Personalmangel bei Neustart
Das Absagen, Verlegen und Neuplanen von Veranstaltungen gestaltet sich immer schwieriger. „Ich habe gerade mehrere Absagen von Gastronomen bekommen, weil sie sich nicht zutrauen, genügend Personal zur Verfügung zu stellen“, sagt Meyer, der als Geschäftsführer auch für die Seebühne verantwortlich ist. Zahlreiche Mitarbeiter hätten sich verabschiedet, sich etwas anderes gesucht, weil sie in eine „unsichere Zukunft“ blicken, so Meyer. Das sei mehr als unbefriedigend. Der Personalmangel in der Veranstaltungsbranche wirke sich aus, wie das Fehlen der Halbleiter in der Automobilindustrie, sagt Seidenstücker.

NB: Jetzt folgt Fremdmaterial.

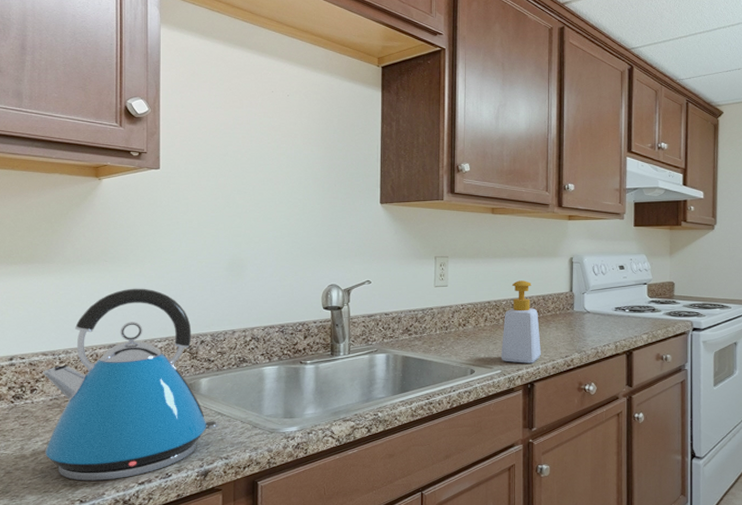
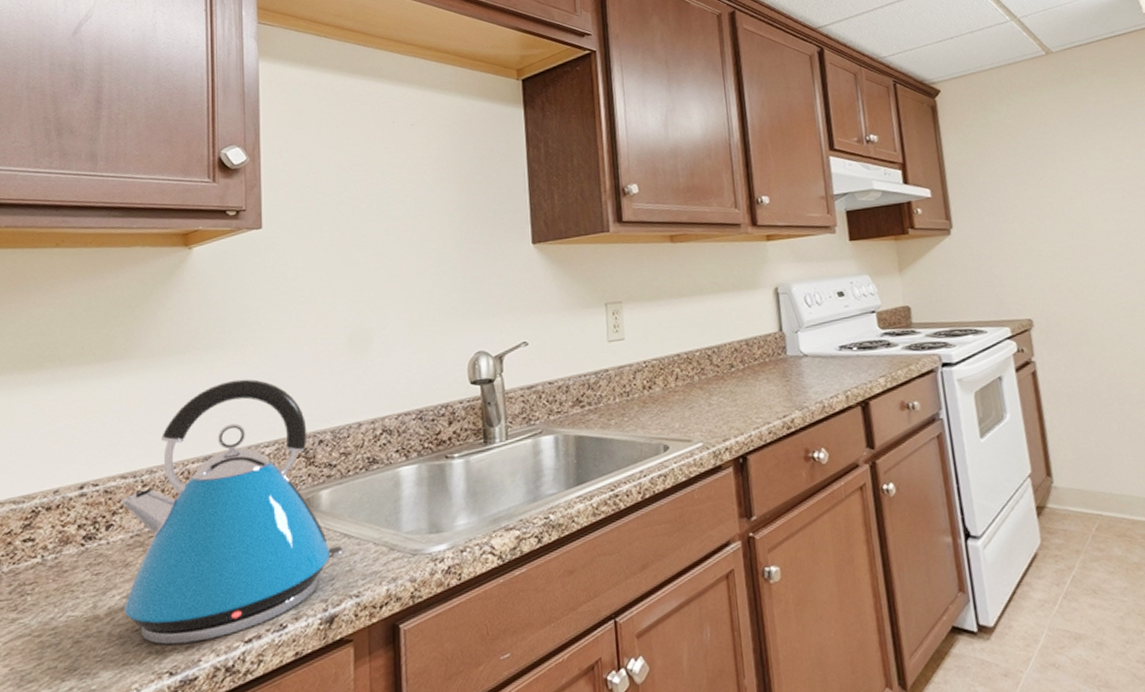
soap bottle: present [501,280,541,363] -> none [699,322,752,432]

Fehlende Ressourcen für Investitionen
Durch die Personalabwanderung und das Ausbleiben von Deckungsbeiträgen in den vergangenen zwei Jahren gestalten sich viele weitere Schritte schwierig. Zahlreiche Betriebe und Unternehmen würden derzeit keine Mitarbeiter einstellen, weil sie nicht absehen können, wie sich die Auftragslage in der Zukunft verhalte. „Es ist eine fragile Industrie“, sagt Meyer. Und: Den Betrieben fehlen die Mittel, um zu investieren. Das sei wie ein Anfahren mit platten Reifen, ergänzt Meyer. Die fehlende Planungssicherheit führte bei ihm dazu, dass er den Schnürboden (eine Zwischendecke im Theater oberhalb der Bühne) noch nicht erneuerte. Er traue sich nicht zu investieren, weil er das Geld brauche, um derzeit das Minus abzudecken. So gehe es fast allen in der Branche.
Die mangelnde Kommunikation
Ein weiterer Kritikpunkt ist die Kommunikation, die trotz eines Runden Tisches nicht optimal sei. Als die 30. Corona-Verordnung für Bremen beschlossen wurde, habe sich am Donnerstag herausgestellt, dass in der derzeit geltenden Warnstufe 4 Veranstaltungen in geschlossenen Räumen mit mehr als 250 Personen untersagt sind, erklärt der Metropol-Theater-Chef. „Das sollten wir bereits am Freitag umsetzen. Das ist aber zu kurzfristig“, sagt Meyer. Es brauche einen gewissen Vorlauf, um Besucher zu informieren, um genügend Personal einzuplanen und eine Veranstaltung zu organisieren. „Das sorgt insgesamt für eine große Verunsicherung – bei Veranstaltern und den Kunden“, sagt Meyer.

Auf der Seebühne in Bremen soll es im Sommer wieder Programm geben. Noch fehlt das Personal.